Action item | Return each line of the listing below, unchanged, and omit the images.

---- Extracted information

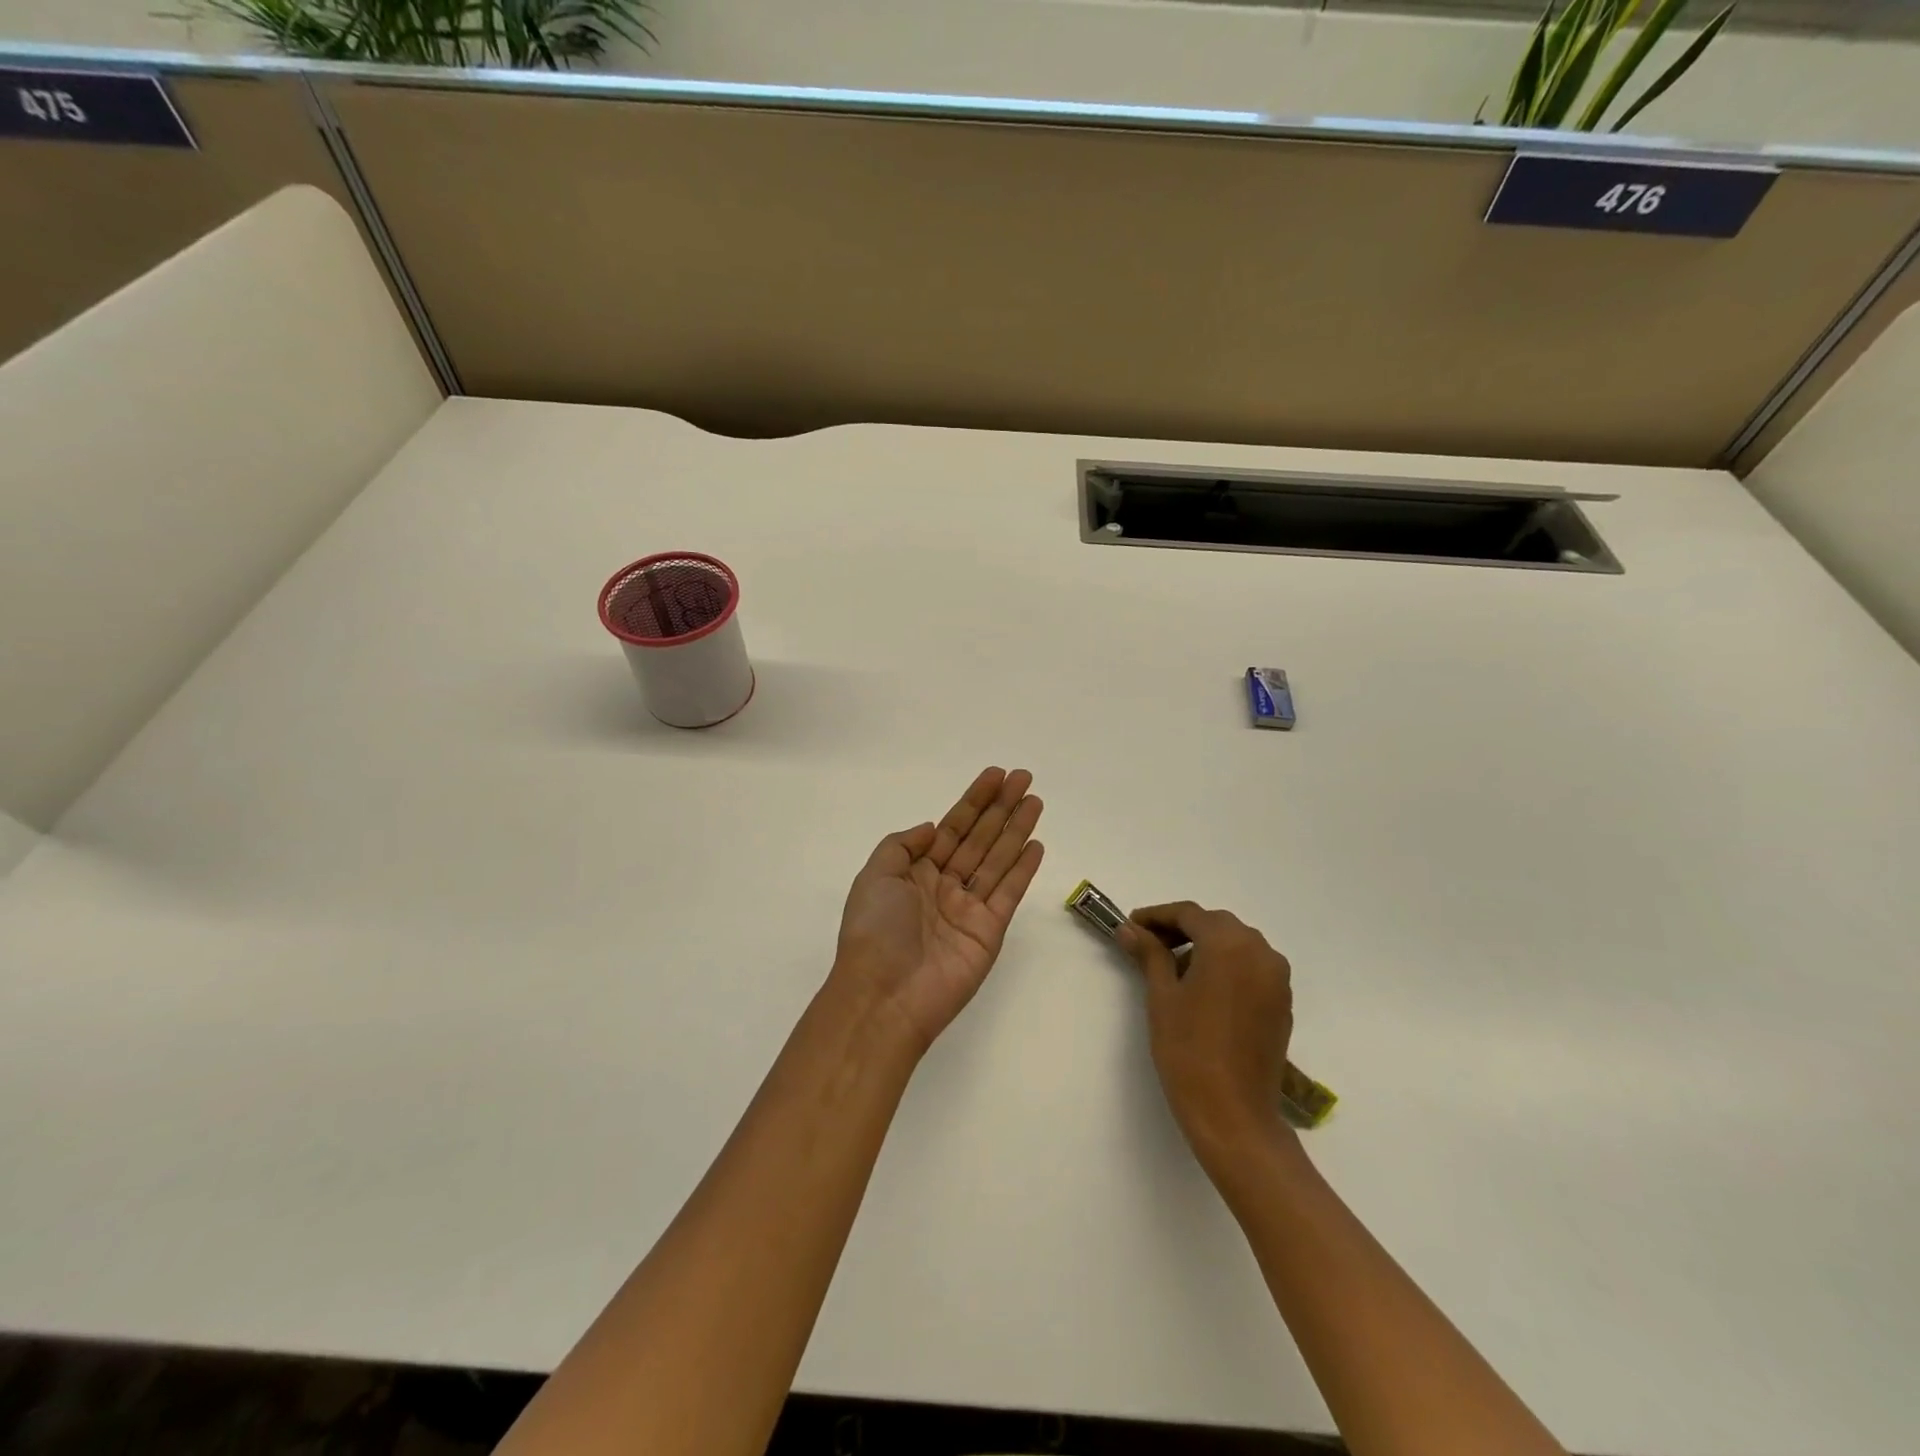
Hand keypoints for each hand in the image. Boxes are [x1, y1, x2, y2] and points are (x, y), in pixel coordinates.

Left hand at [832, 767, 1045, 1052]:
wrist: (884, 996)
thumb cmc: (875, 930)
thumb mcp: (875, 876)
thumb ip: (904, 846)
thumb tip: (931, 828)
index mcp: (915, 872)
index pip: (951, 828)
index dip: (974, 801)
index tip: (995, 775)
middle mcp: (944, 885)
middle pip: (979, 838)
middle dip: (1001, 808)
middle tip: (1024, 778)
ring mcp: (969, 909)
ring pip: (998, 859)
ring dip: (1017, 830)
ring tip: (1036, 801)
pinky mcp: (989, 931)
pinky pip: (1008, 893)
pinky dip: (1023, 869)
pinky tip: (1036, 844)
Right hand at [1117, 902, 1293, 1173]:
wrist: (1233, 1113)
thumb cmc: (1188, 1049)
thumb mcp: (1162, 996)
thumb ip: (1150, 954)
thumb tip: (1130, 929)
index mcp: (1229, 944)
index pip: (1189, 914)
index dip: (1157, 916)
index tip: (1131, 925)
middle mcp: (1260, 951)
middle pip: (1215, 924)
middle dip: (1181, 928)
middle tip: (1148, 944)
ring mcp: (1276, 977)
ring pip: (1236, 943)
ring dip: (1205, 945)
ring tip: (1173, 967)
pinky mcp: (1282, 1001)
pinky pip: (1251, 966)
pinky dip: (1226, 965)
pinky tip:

--------

Final answer |
Hand keypoints for each hand in the image. Boxes are [x1, y1, x2, y2] and points are (x, y), in pixel coordinates.

Left hand at [832, 767, 1045, 1052]:
wrist: (884, 996)
thumb cmc: (875, 930)
thumb mcp: (875, 876)
thumb ip: (904, 846)
thumb tip: (931, 828)
index mcp: (915, 872)
index pip: (951, 828)
index dip: (974, 801)
index tip: (995, 775)
middle mcp: (944, 885)
middle pip: (979, 838)
middle dip: (1001, 808)
middle tip: (1024, 778)
ring mcp: (969, 909)
ring pip: (998, 859)
ring dip: (1017, 830)
ring tip: (1036, 801)
pinky mcp: (989, 931)
pinky pip: (1008, 893)
pinky dip: (1023, 869)
pinky tip: (1036, 844)
Right hand at [1117, 902, 1293, 1173]:
wrist: (1233, 1113)
thumb cmc: (1188, 1049)
thumb mcp: (1162, 996)
thumb ip: (1150, 954)
thumb tip: (1130, 929)
index mcp: (1229, 944)
index pip: (1189, 914)
index dip: (1157, 916)
index tip: (1131, 925)
middle mcp: (1260, 951)
middle pip: (1215, 924)
middle dip: (1181, 928)
middle tip: (1148, 944)
ring mcp: (1276, 977)
ring pip: (1236, 943)
ring dip: (1205, 945)
ring tip: (1173, 967)
pinky mcp: (1282, 1001)
pinky pip: (1251, 966)
pinky dip: (1226, 965)
pinky tip:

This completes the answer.